Dataset entries:
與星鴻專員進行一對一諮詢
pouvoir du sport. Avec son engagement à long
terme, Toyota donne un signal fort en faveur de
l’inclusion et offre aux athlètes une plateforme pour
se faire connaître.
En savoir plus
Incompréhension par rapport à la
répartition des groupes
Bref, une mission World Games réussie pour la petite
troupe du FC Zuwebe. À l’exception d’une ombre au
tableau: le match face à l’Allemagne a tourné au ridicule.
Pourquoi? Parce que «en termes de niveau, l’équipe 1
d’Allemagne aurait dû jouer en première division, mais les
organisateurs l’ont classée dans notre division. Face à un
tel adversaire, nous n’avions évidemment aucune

What this task involves. Search the entries for the word "Allemagne", then copy every line in which it is found.

Task answer.
tableau: le match face à l’Allemagne a tourné au ridicule.
d’Allemagne aurait dû jouer en première division, mais les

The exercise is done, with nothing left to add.